[Dataset content Boundary: Start]

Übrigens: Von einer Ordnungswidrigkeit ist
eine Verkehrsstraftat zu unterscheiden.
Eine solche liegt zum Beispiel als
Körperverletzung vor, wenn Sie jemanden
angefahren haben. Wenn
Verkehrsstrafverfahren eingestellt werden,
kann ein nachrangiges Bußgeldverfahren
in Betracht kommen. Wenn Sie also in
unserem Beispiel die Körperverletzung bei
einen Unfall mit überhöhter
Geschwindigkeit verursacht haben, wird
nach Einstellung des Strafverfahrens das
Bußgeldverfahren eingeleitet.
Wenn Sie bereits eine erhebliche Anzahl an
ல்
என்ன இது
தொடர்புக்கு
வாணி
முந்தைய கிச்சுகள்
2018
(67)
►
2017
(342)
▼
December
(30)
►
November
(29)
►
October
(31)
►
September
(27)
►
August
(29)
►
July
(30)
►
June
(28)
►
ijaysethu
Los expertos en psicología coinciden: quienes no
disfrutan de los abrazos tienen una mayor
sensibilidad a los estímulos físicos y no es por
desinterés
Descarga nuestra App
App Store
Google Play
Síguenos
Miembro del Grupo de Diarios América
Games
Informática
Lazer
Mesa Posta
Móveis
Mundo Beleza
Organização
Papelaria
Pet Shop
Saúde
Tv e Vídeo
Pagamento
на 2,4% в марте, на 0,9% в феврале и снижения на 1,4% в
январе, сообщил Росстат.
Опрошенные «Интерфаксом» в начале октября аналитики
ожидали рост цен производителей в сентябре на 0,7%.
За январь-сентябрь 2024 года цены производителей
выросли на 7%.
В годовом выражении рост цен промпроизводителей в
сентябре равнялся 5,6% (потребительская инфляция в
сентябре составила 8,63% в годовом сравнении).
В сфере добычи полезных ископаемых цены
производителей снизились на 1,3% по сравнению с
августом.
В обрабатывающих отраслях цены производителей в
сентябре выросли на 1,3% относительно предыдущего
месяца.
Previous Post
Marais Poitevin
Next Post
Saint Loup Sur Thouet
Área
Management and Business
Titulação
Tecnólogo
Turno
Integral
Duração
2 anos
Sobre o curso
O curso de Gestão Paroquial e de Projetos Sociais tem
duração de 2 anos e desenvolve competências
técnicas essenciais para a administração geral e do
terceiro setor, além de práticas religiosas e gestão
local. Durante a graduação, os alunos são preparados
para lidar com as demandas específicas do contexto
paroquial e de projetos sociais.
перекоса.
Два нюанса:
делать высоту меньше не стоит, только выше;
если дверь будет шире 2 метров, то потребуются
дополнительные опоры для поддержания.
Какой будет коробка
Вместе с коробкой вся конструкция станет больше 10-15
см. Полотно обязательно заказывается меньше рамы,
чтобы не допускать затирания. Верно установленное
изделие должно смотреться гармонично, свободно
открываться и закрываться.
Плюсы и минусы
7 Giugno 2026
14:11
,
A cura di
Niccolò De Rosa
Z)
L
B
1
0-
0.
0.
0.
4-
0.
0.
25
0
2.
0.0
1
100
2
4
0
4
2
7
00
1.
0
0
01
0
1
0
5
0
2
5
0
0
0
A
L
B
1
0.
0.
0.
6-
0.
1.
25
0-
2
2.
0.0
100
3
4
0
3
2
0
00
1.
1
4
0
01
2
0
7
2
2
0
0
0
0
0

[Dataset content Boundary: End]

§ **What this task involves**
Copy out every line of the records above word for word, keeping each character and line break unchanged.

§ **Result for this task**
Übrigens: Von einer Ordnungswidrigkeit ist
eine Verkehrsstraftat zu unterscheiden.
Eine solche liegt zum Beispiel als
Körperverletzung vor, wenn Sie jemanden
angefahren haben. Wenn
Verkehrsstrafverfahren eingestellt werden,
kann ein nachrangiges Bußgeldverfahren
in Betracht kommen. Wenn Sie also in
unserem Beispiel die Körperverletzung bei
einen Unfall mit überhöhter
Geschwindigkeit verursacht haben, wird
nach Einstellung des Strafverfahrens das
Bußgeldverfahren eingeleitet.
Wenn Sie bereits eine erhebliche Anzahl an
ல்
என்ன இது
தொடர்புக்கு
வாணி
முந்தைய கிச்சுகள்
2018
(67)
►
2017
(342)
▼
December
(30)
►
November
(29)
►
October
(31)
►
September
(27)
►
August
(29)
►
July
(30)
►
June
(28)
►
ijaysethu
Los expertos en psicología coinciden: quienes no
disfrutan de los abrazos tienen una mayor
sensibilidad a los estímulos físicos y no es por
desinterés
Descarga nuestra App
App Store
Google Play
Síguenos
Miembro del Grupo de Diarios América
Games
Informática
Lazer
Mesa Posta
Móveis
Mundo Beleza
Organização
Papelaria
Pet Shop
Saúde
Tv e Vídeo
Pagamento
на 2,4% в марте, на 0,9% в феврале и снижения на 1,4% в
январе, сообщил Росстат.
Опрошенные «Интерфаксом» в начале октября аналитики
ожидали рост цен производителей в сентябре на 0,7%.
За январь-сентябрь 2024 года цены производителей
выросли на 7%.
В годовом выражении рост цен промпроизводителей в
сентябре равнялся 5,6% (потребительская инфляция в
сентябре составила 8,63% в годовом сравнении).
В сфере добычи полезных ископаемых цены
производителей снизились на 1,3% по сравнению с
августом.
В обрабатывающих отраслях цены производителей в
сентябре выросли на 1,3% относительно предыдущего
месяца.
Previous Post
Marais Poitevin
Next Post
Saint Loup Sur Thouet
Área
Management and Business
Titulação
Tecnólogo
Turno
Integral
Duração
2 anos
Sobre o curso
O curso de Gestão Paroquial e de Projetos Sociais tem
duração de 2 anos e desenvolve competências
técnicas essenciais para a administração geral e do
terceiro setor, além de práticas religiosas e gestão
local. Durante a graduação, os alunos são preparados
para lidar com as demandas específicas do contexto
paroquial e de projetos sociais.
перекоса.
Два нюанса:
делать высоту меньше не стоит, только выше;
если дверь будет шире 2 метров, то потребуются
дополнительные опоры для поддержания.
Какой будет коробка
Вместе с коробкой вся конструкция станет больше 10-15
см. Полотно обязательно заказывается меньше рамы,
чтобы не допускать затирания. Верно установленное
изделие должно смотреться гармонично, свободно
открываться и закрываться.
Плюсы и минусы
7 Giugno 2026
14:11
,
A cura di
Niccolò De Rosa
Z)
L
B
1
0-
0.
0.
0.
4-
0.
0.
25
0
2.
0.0
1
100
2
4
0
4
2
7
00
1.
0
0
01
0
1
0
5
0
2
5
0
0
0
A
L
B
1
0.
0.
0.
6-
0.
1.
25
0-
2
2.
0.0
100
3
4
0
3
2
0
00
1.
1
4
0
01
2
0
7
2
2
0
0
0
0
0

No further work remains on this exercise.